Methods: Patients were enrolled between 2018 and 2023 from a Chinese multicenter, prospective, observational cirrhosis cohort, all of whom underwent 3-phase contrast-enhanced abdominal CT scans at enrollment. The aMAP clinical score was calculated, and radiomic (PyRadiomics) and deep learning (ResNet-18) features were extracted from liver and spleen regions of interest. Feature selection was performed using the least absolute shrinkage and selection operator.

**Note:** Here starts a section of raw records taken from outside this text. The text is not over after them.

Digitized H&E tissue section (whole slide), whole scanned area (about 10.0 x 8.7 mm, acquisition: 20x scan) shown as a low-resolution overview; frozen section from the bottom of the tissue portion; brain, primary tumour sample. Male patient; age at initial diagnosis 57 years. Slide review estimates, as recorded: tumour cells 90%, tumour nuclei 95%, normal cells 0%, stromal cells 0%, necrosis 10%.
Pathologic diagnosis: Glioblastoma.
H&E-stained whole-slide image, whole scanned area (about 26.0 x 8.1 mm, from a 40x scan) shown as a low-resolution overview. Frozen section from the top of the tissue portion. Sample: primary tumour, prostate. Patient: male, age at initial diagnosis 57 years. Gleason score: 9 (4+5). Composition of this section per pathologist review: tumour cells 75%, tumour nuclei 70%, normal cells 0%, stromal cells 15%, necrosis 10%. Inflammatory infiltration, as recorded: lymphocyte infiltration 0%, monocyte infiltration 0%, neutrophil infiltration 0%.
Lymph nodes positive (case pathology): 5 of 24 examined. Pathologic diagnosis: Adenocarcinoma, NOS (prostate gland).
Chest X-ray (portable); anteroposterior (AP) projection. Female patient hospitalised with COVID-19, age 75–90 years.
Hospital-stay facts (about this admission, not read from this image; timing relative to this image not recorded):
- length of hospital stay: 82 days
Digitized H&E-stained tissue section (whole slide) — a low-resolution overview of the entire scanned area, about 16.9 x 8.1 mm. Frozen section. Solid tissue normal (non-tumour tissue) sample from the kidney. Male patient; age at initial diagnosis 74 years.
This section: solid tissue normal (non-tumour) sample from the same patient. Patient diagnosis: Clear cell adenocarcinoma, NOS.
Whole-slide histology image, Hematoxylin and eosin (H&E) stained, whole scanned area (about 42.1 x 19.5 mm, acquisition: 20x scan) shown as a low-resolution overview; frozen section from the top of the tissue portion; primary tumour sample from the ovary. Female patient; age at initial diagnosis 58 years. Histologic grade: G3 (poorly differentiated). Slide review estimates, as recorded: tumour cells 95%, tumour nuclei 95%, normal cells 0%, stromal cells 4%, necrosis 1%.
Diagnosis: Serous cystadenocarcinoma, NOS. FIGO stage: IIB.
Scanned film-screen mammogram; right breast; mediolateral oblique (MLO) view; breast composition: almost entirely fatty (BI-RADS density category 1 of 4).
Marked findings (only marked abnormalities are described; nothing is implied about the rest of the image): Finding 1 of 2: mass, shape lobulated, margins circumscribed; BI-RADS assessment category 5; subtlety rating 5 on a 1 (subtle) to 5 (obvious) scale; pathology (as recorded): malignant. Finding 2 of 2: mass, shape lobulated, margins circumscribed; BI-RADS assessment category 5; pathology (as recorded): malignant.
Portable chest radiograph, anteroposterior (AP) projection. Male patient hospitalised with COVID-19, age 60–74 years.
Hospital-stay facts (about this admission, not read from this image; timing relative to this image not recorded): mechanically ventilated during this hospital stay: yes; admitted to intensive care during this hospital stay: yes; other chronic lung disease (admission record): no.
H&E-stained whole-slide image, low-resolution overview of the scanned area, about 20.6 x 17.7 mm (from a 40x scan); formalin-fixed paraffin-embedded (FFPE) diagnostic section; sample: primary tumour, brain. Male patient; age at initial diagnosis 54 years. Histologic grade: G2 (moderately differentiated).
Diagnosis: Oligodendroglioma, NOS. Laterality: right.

Results: Among 2,411 patients (median follow-up: 42.7 months [IQR: 32.9-54.1]), 118 developed HCC (three-year cumulative incidence: 3.59%). Chronic hepatitis B virus infection was the main etiology, accounting for 91.5% of cases. The aMAP-CT model, which incorporates CT signatures, significantly outperformed existing models (area under the receiver-operating characteristic curve: 0.809-0.869 in three cohorts). It stratified patients into high-risk (three-year HCC incidence: 26.3%) and low-risk (1.7%) groups. Stepwise application (aMAP → aMAP-CT) further refined stratification (three-year incidences: 1.8% [93.0% of the cohort] vs. 27.2% [7.0%]).
Conclusions: The aMAP-CT model improves HCC risk prediction by integrating CT-based liver and spleen signatures, enabling precise identification of high-risk cirrhosis patients. This approach personalizes surveillance strategies, potentially facilitating earlier detection and improved outcomes.